One of the most difficult things about being a new orthodontist is the staggering number of mistakes you make. Unless you are a raging egomaniac or totally clueless you will find you are screwing up on an almost constant basis. I can remember my first few months as an associate and my first few years as an owner. The parade of errors was unrelenting and varied from clinical to management to personal.
- Forgot to explicitly tell the assistant that, yes, we are continuing the upper powerchain with those class II elastics
- Botched the explanation of IPR to mom, now she thinks I’m a butcher who wants to grind away her kid’s teeth
- Gave a staff member a hard time only to find out later they in fact had a medical condition I was not yet aware of
- Told my financial person to be more aggressive with an overdue account and ended up with a bad review online
- Allowed our staff meeting to descend into a vortex of complaining and negativity
The list goes on and on and on. The frustrating thing is that as orthodontists, we think we are the best and the brightest. Decades of educational winnowing have convinced us that we are the bee’s knees. At the very least, the simple fact that we have gone to so much school must surely count for something?

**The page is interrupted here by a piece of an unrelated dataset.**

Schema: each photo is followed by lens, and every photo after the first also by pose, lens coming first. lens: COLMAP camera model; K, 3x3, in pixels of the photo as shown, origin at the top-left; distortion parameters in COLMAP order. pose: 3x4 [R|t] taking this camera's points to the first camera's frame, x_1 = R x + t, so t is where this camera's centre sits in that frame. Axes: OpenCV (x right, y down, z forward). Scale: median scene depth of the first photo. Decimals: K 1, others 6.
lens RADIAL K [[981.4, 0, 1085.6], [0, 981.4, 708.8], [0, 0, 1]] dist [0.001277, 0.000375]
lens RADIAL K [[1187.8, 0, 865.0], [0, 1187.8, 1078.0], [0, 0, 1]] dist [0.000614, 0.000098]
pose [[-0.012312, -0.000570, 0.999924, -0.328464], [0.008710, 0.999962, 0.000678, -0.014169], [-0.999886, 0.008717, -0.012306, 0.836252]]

In the presence of so much congratulatory self-talk, all of these mistakes seem particularly jarring. I have spoken with many orthodontists who have felt overwhelmed, frustrated and even close to tears at the end of some days. How do we reconcile the fact that we have all of the best training and all of the best intentions and yet can’t seem to string together an entire day without failing at something? Beating ourselves up doesn’t help but on the other hand we obviously can’t ignore our mistakes because we desperately need to learn from them.

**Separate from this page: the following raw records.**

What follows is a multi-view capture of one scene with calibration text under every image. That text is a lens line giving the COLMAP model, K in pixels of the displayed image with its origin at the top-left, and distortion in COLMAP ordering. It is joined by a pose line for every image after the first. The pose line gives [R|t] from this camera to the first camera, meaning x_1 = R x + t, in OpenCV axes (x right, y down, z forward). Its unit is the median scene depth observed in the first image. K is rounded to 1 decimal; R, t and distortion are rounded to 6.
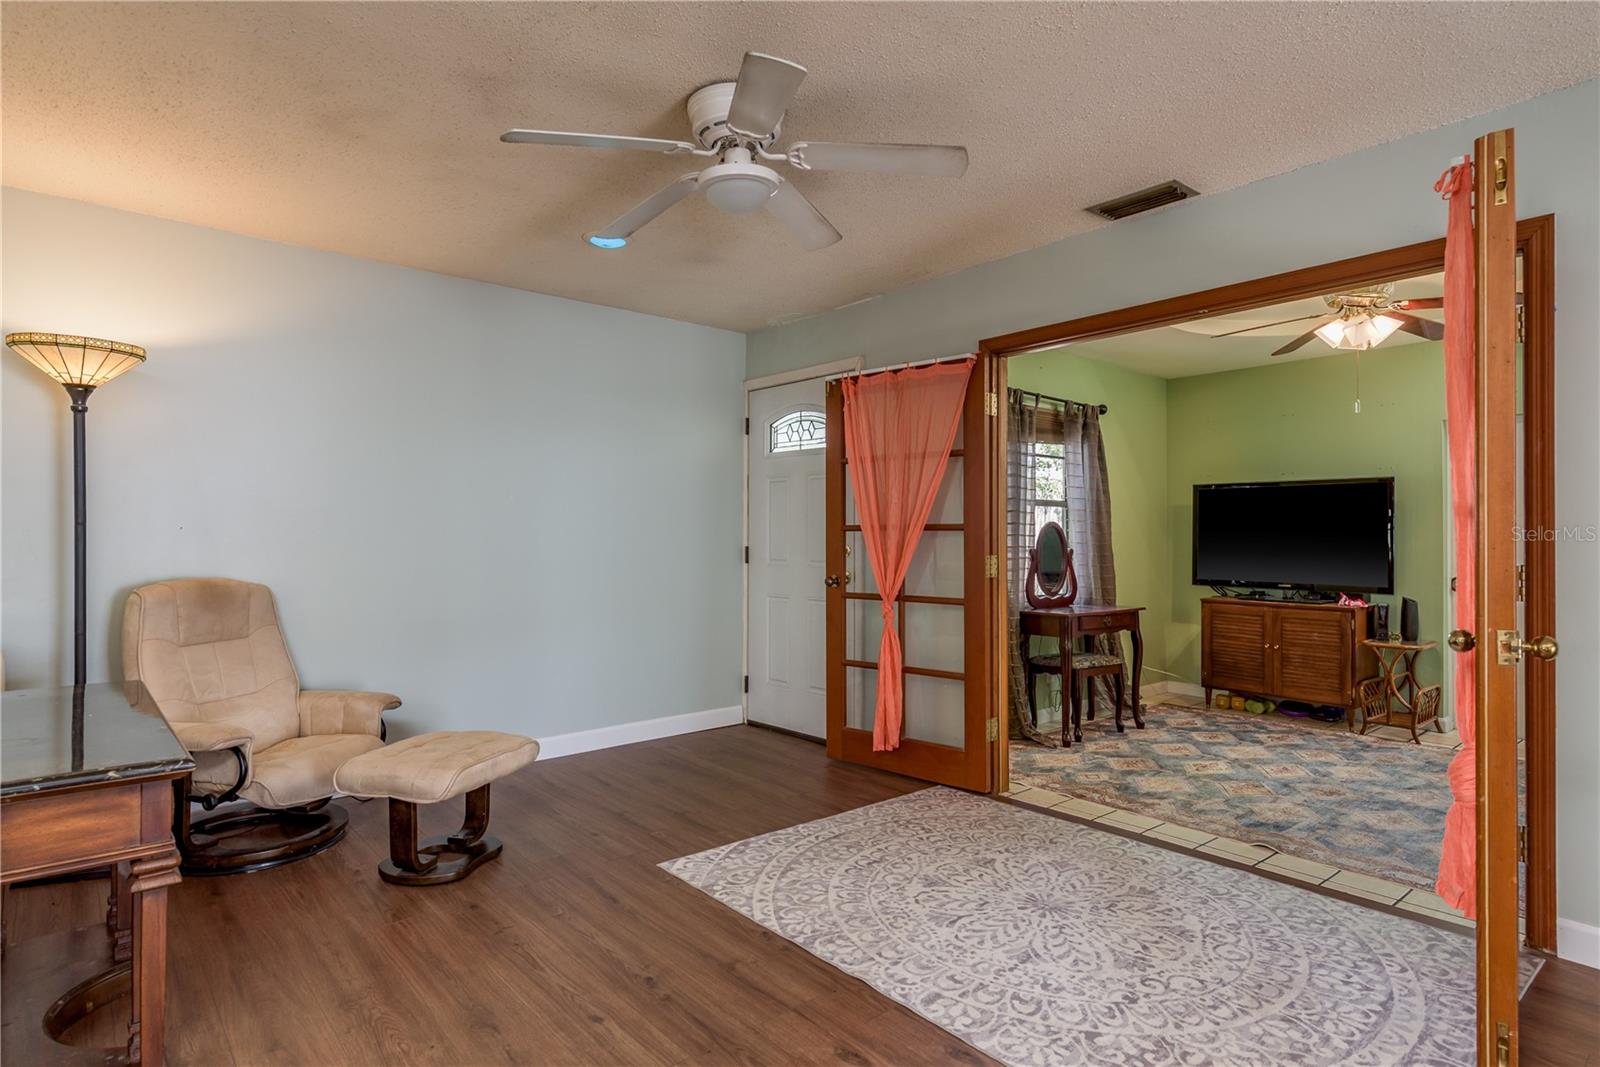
lens RADIAL K [[854.1, 0, 799.2], [0, 854.1, 529.7], [0, 0, 1]] dist [0.027774, -0.016906]
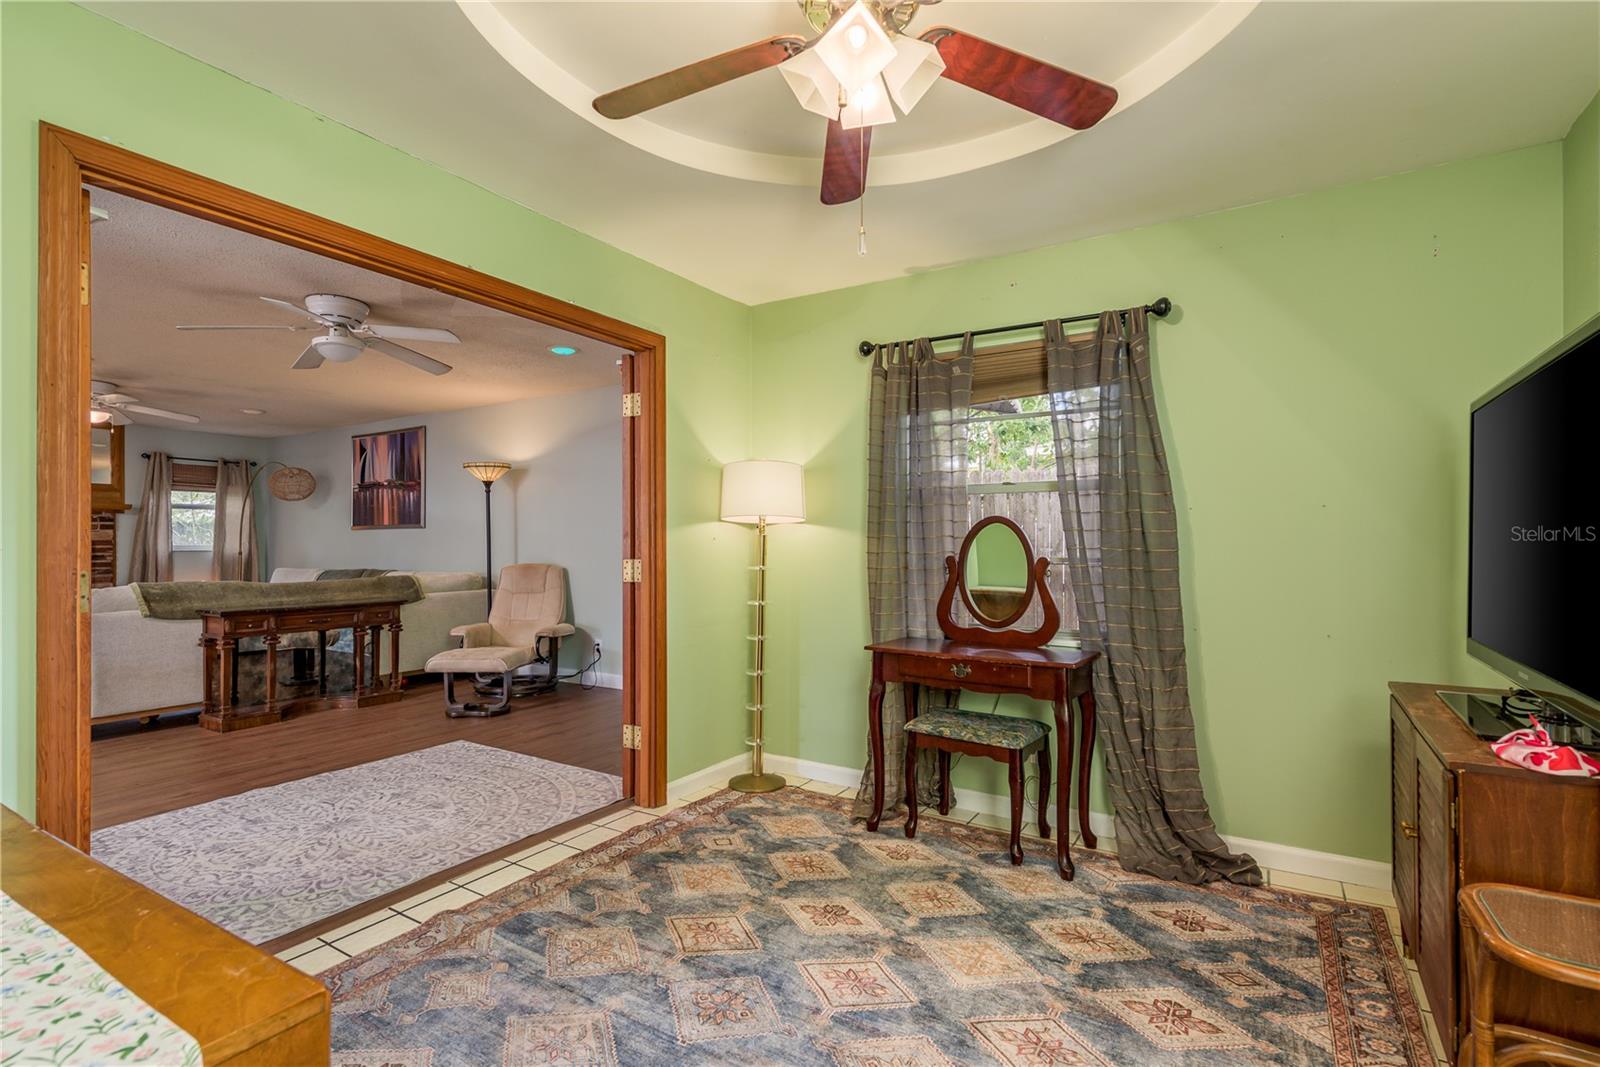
lens RADIAL K [[752.1, 0, 798.2], [0, 752.1, 542.9], [0, 0, 1]] dist [0.009545, -0.001122]
pose [[0.295241, -0.004467, -0.955412, 0.837538], [0.012166, 0.999926, -0.000915, 0.010388], [0.955345, -0.011353, 0.295273, 0.703521]]
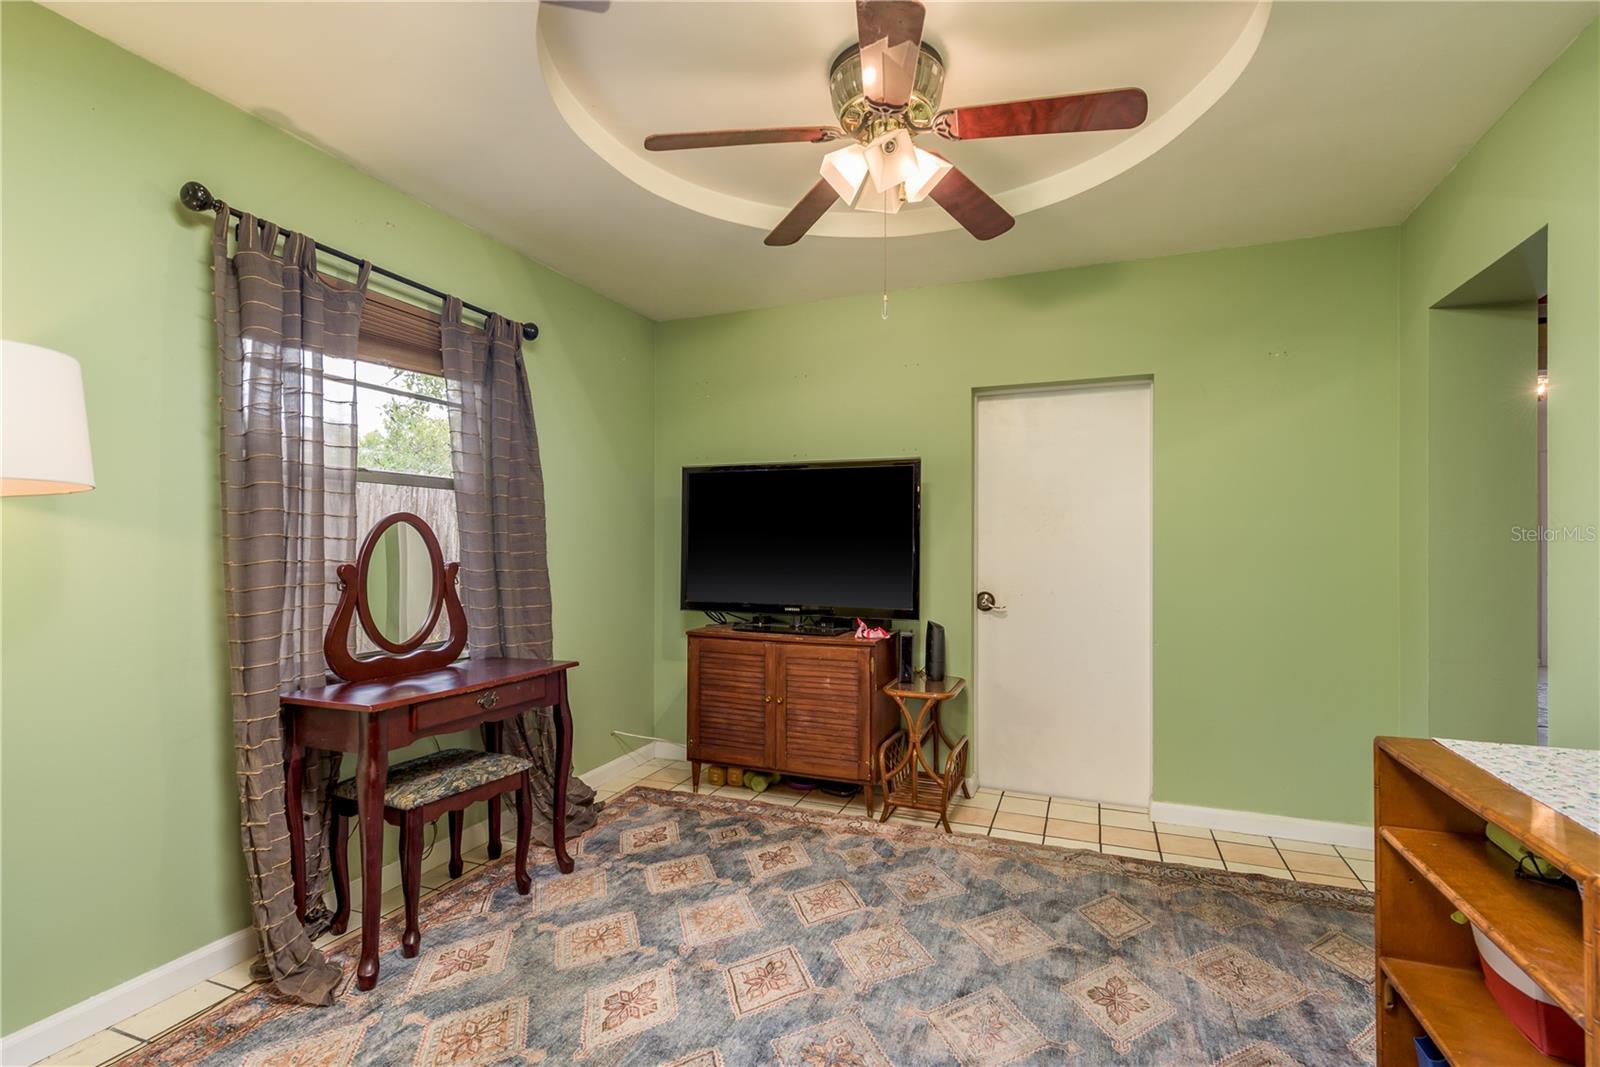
lens RADIAL K [[752.1, 0, 798.2], [0, 752.1, 542.9], [0, 0, 1]] dist [0.009545, -0.001122]
pose [[0.885630, -0.000359, 0.464392, 0.305613], [-0.003079, 0.999973, 0.006644, 0.005825], [-0.464382, -0.007314, 0.885605, 0.488077]]
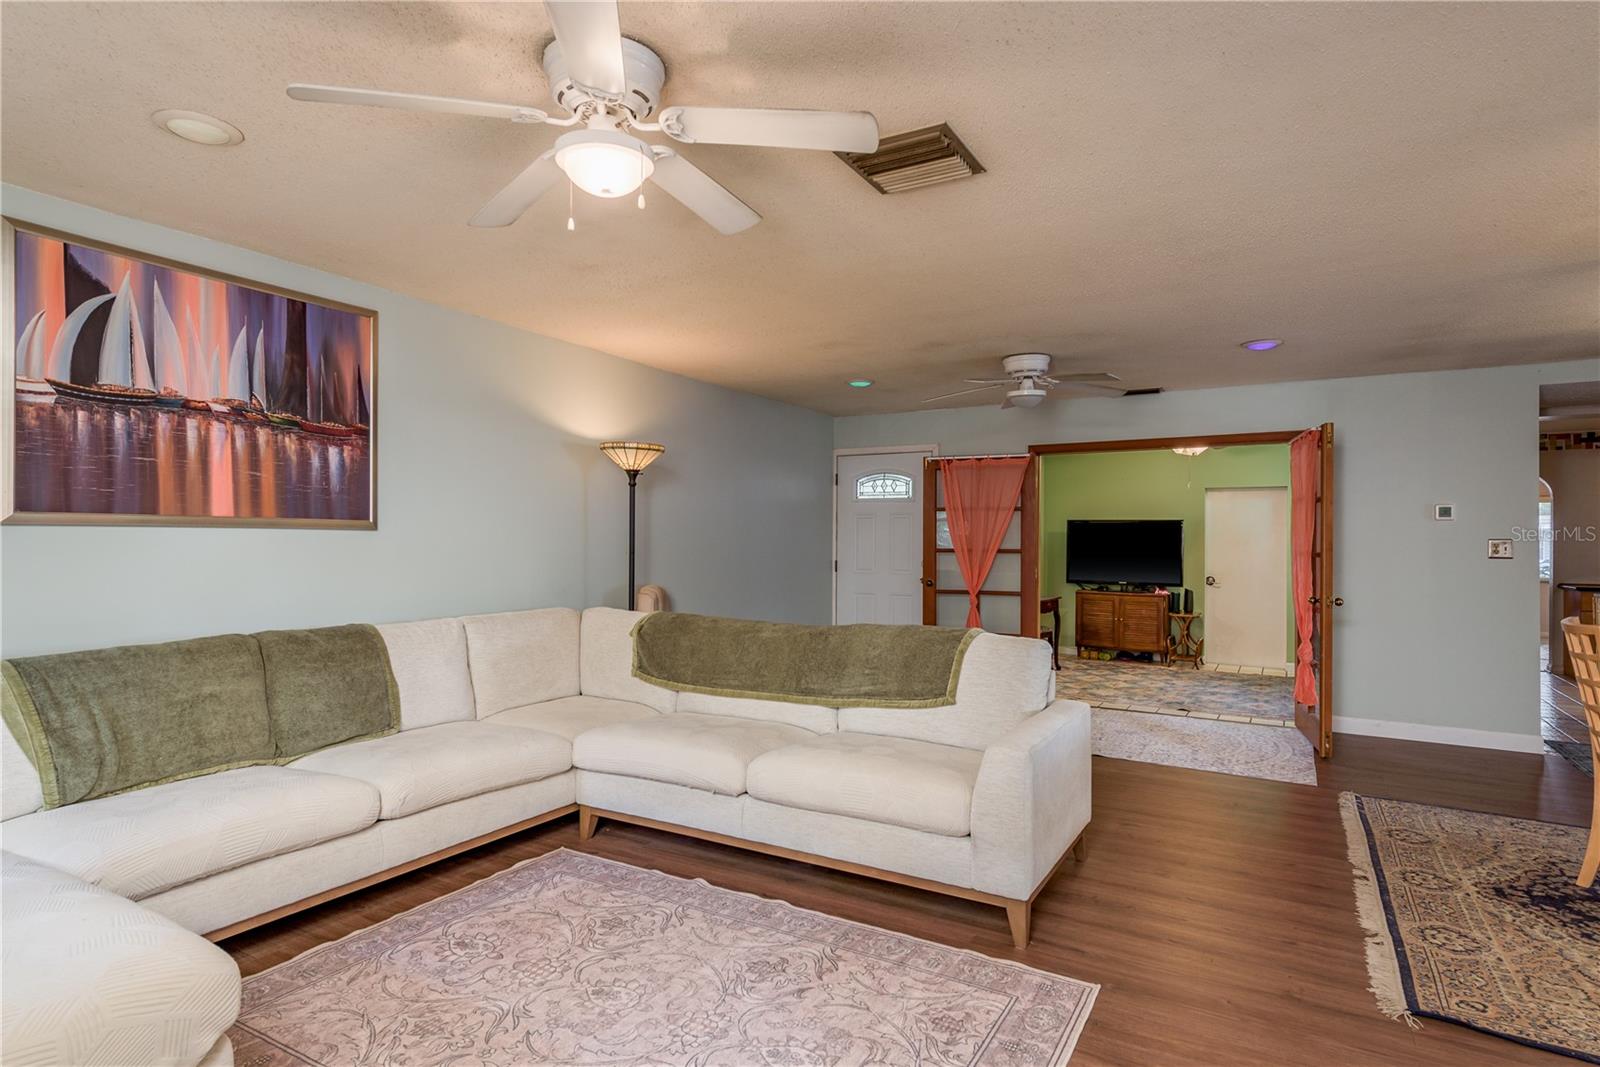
lens RADIAL K [[854.1, 0, 799.2], [0, 854.1, 529.7], [0, 0, 1]] dist [0.027774, -0.016906]
pose [[0.944129, 0.008599, 0.329464, -0.627632], [-0.007213, 0.999959, -0.005430, -0.026013], [-0.329497, 0.002750, 0.944153, -0.394395]]
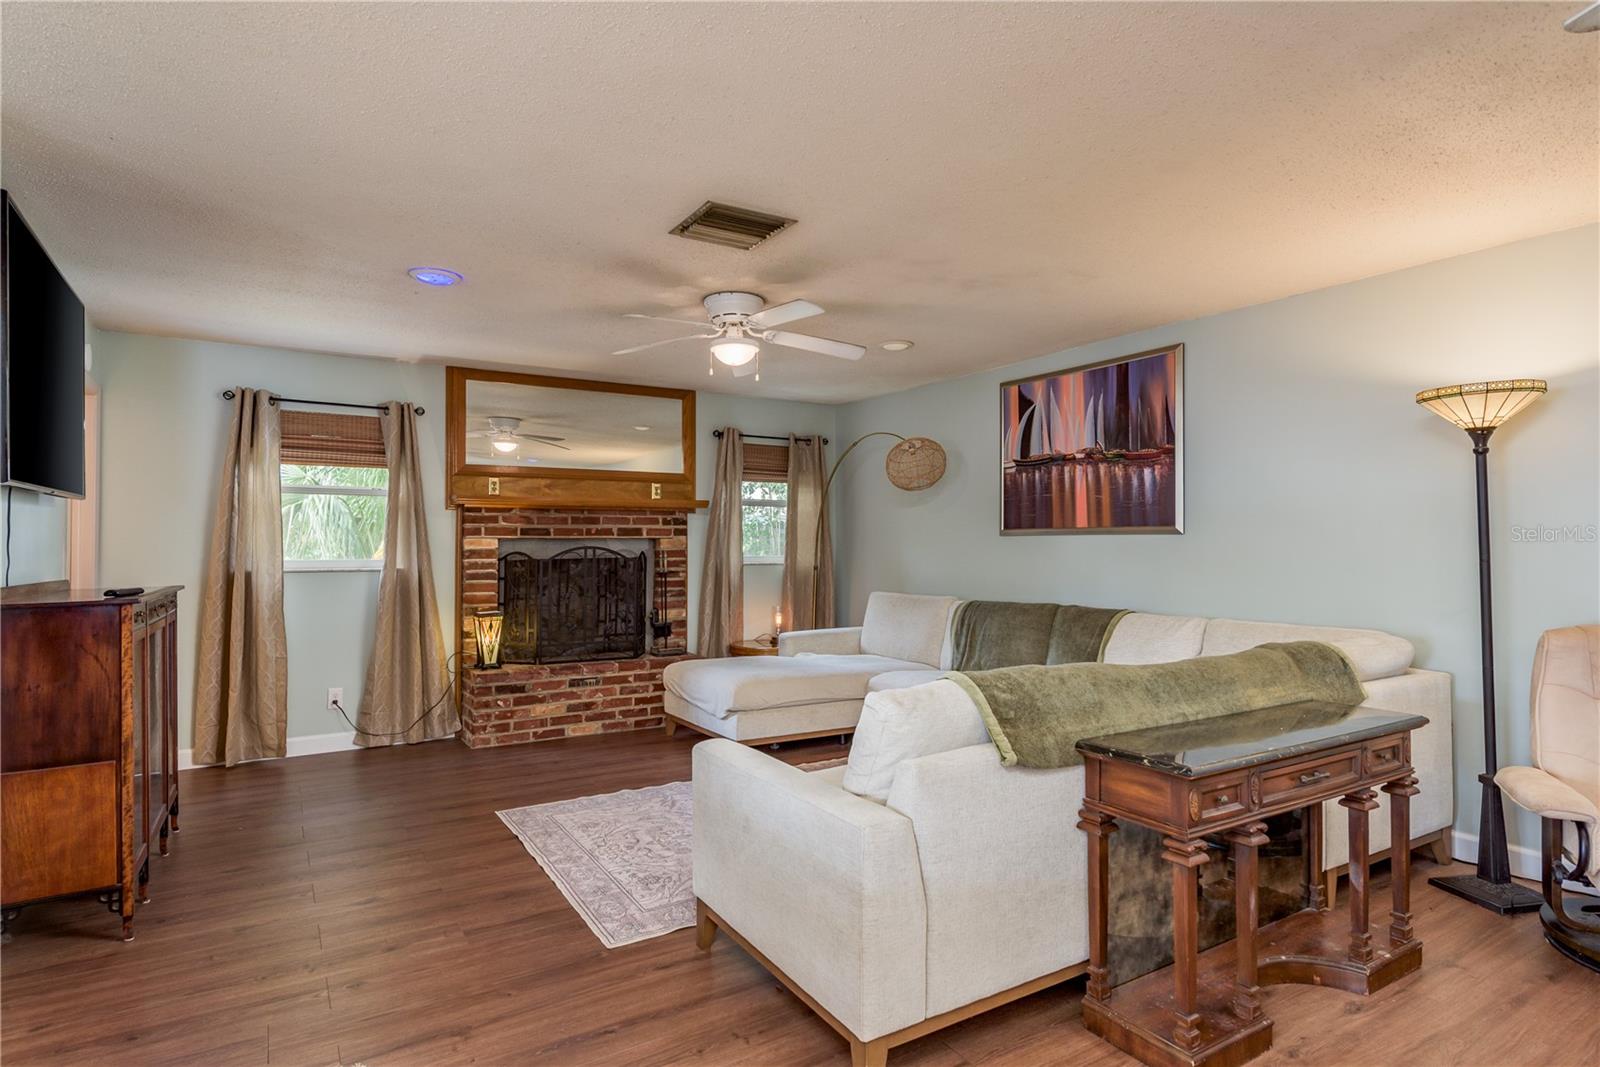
lens RADIAL K [[854.1, 0, 799.2], [0, 854.1, 529.7], [0, 0, 1]] dist [0.027774, -0.016906]
pose [[-0.163382, -0.015622, -0.986439, 0.192169], [0.008963, 0.999810, -0.017318, -0.019760], [0.986522, -0.011671, -0.163211, 0.207747]]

Over time I developed a very simple and effective technique to deal with and learn from my mistakes. First, when I felt frustrated or upset with something that had gone wrong I tried as hard as I could to see how I had contributed to the situation. When I was honest with myself, I found that most often I was at least partly, and more often mostly to blame. If you have a hard time with self-assessment, I would encourage you to read the book Extreme Ownership by Jocko Willink and Lief Babin, which I reviewed in an earlier podcast.
The second step was that after I had recognized my mistake and taken responsibility for it, I would repeat the following phrase in my head: “I’m not going to make that mistake again.” Instead of unproductive moping, I turned my error into a learning experience by simply saying: “I’m not going to make that mistake again.” Sometimes I still felt like an idiot and wanted to beat myself up, so I would remove judgement from the situation by telling myself “I’m not going to make that mistake again.”
This simple little mantra wasn’t just to make me feel better, I really meant it. I would focus my mind on all of the little details that contributed to my mistake. I would literally visualize myself back in the middle of the problem situation. I could see myself in the clinic. I could see the patient. I could see mom sitting there on the bench with that look on her face. I could see the patient’s teeth. I did this to be sure I would recognize the same set of circumstances when they presented themselves in the future. This really works. Because of the nature of our work, I often find myself back in the exact same sticky situation a few weeks or months or years later. Like a quarterback seeing the game slow down, I realize that I have been here before and I know where the landmines are buried and I say triumphantly to myself, “I’m not going to make that mistake again!”
I know you are trying your best. There is so much to learn. Stop beating yourself up and be grateful for the opportunities you have every day to become a better orthodontist and a better person. Whether you are a new or seasoned doctor, I hope my little mantra can help.